Hi everybody,
Last week we had a sting of lovely clear nights here, so I managed to get some more testing and tuning done with my new camera.
First up is a deep imaging test of the Antennae colliding galaxies (NGC 4038/4039) taken with the QSI 683wsg-8.
Image is here:
http://www.pbase.com/rolfolsen/image/142471748/original
This was the first attempt at some deep imaging to see what the camera could pick up under suburban Auckland skies. Total imaging time was L:350 R:50 G:50 B:60
The image is a 100% crop of the central area of the frame because the coma was still not fully corrected. This was because I calculated that I needed a 6mm T spacer in order to bring the Baader MPCC to 55mm from the CCD chip. The spacer arrived but it turned out I still needed about 0.5mm more which I later added temporarily by cutting a thin plastic wafer and fitting it on the thread of the 6mm spacer.
There seems to be some vertical banding in this image, I'm not sure where it came from. I haven't seen it in any of my other test images.

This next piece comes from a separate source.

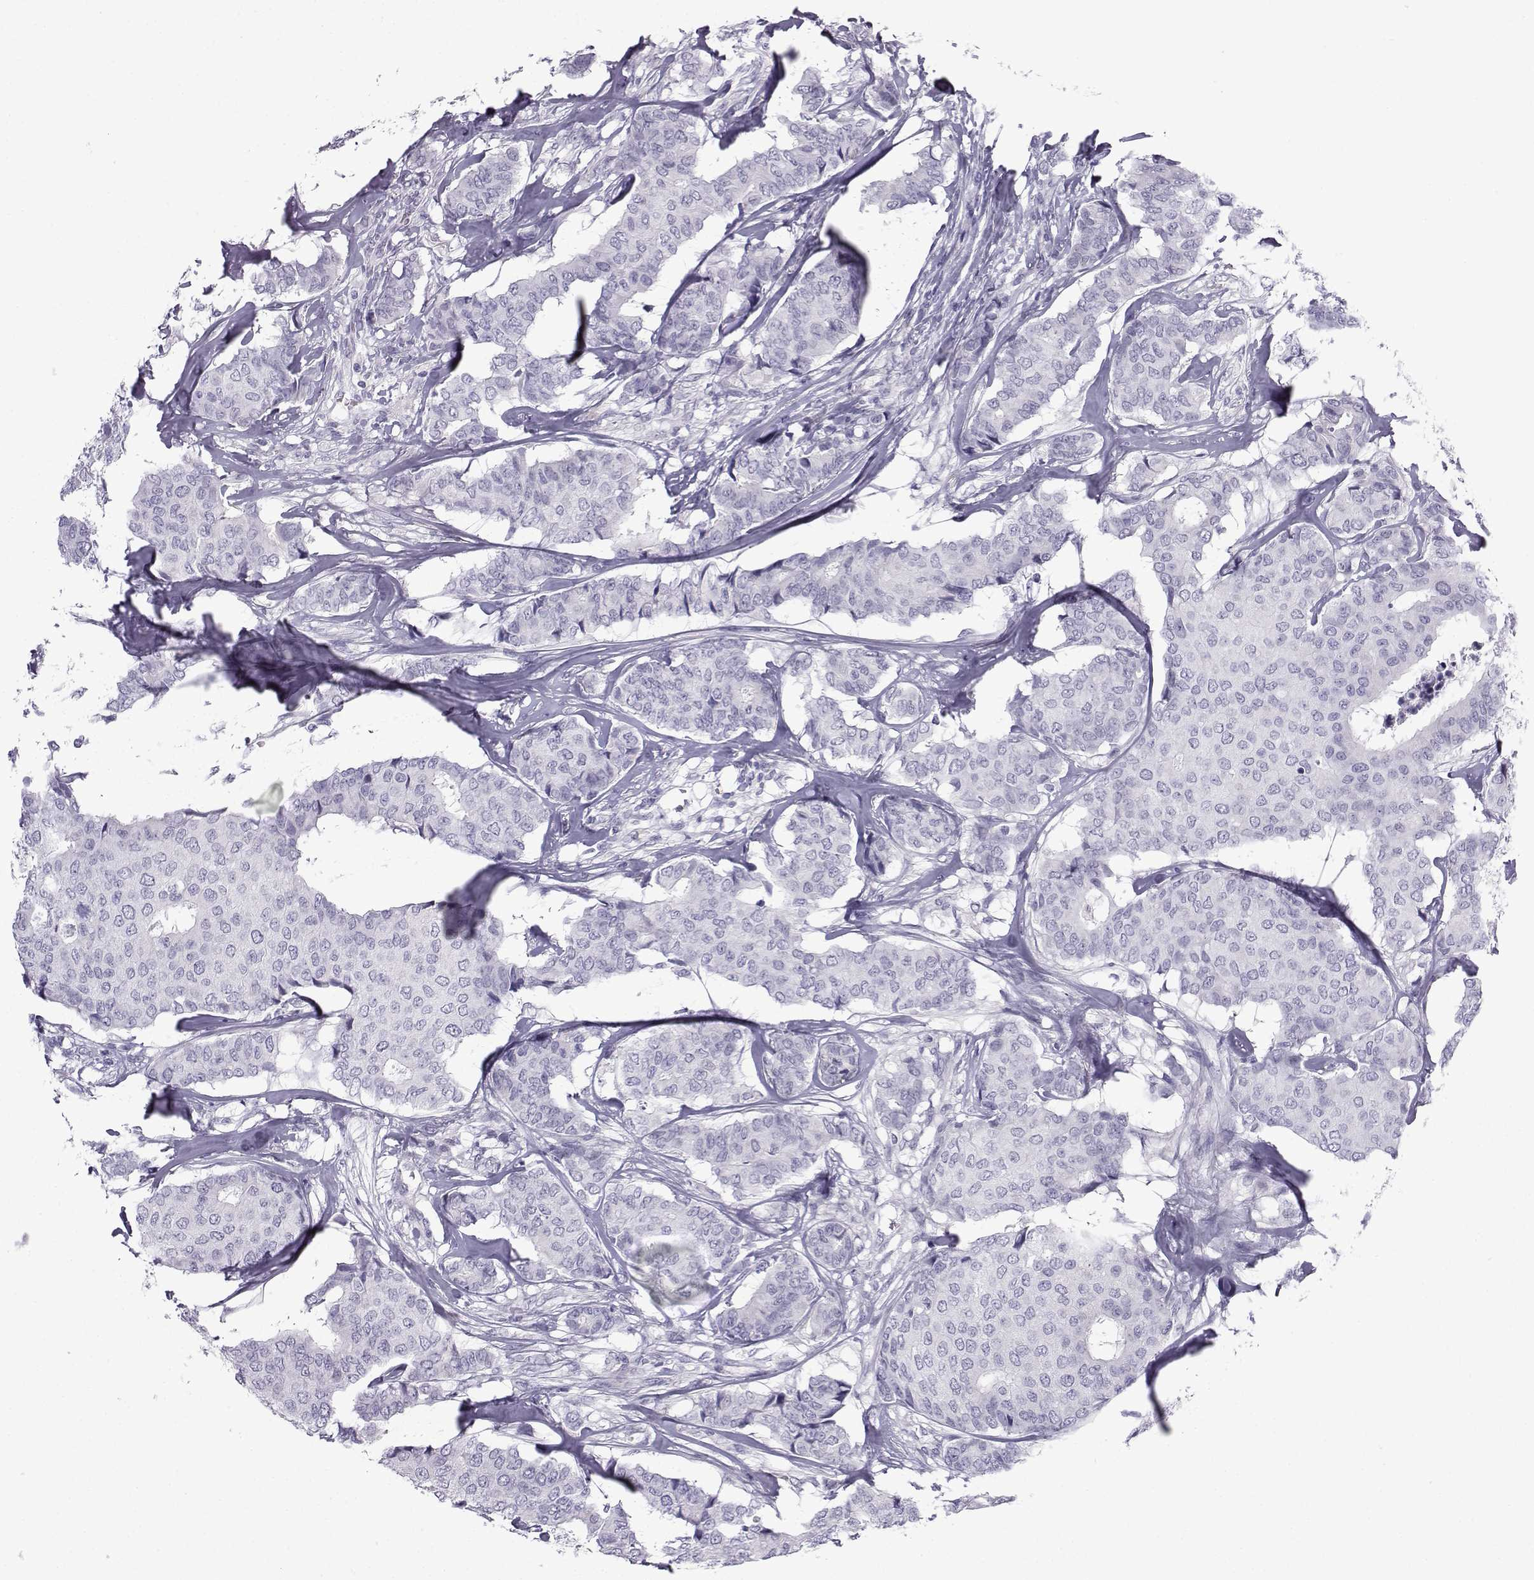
{"staining": {"intensity": "negative", "quantity": "none", "location": "none"}, "tissue": "breast cancer", "cell_type": "Tumor cells", "image_type": "cancer", "snomed": [{"axis": "morphology", "description": "Duct carcinoma"}, {"axis": "topography", "description": "Breast"}], "caption": "This is an IHC micrograph of human breast infiltrating ductal carcinoma. There is no positivity in tumor cells.", "gene": "CFAP53", "patient": {"sex": "female", "age": 75}}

The second image is taken after I added the 0.5mm temporary spacer. This time of Centaurus A but only a stack of 4x10min luminance frames and one each of 200s in RGB (Clouds interruped this session early unfortunately).
Image is here:
http://www.pbase.com/rolfolsen/image/142471747/original
As the image shows, compared with the first tests stars are now very close to being evenly focused from edge to edge, I think it's good enough for now. However there is still evidently some guiding inaccuracy to deal with. I suspect upgrading my old standard Losmandy RA/DEC worms on the G11 will help with this.
Overall I'm very pleased with the results, and there is some good detail visible in the core of the Antennae so there is definitely a lot of potential with this camera. I also ran the cooling entirely at -30C without problems. Based on this I expect to be able to do -35C or even -40C in winter here but I don't know if that will be necessary.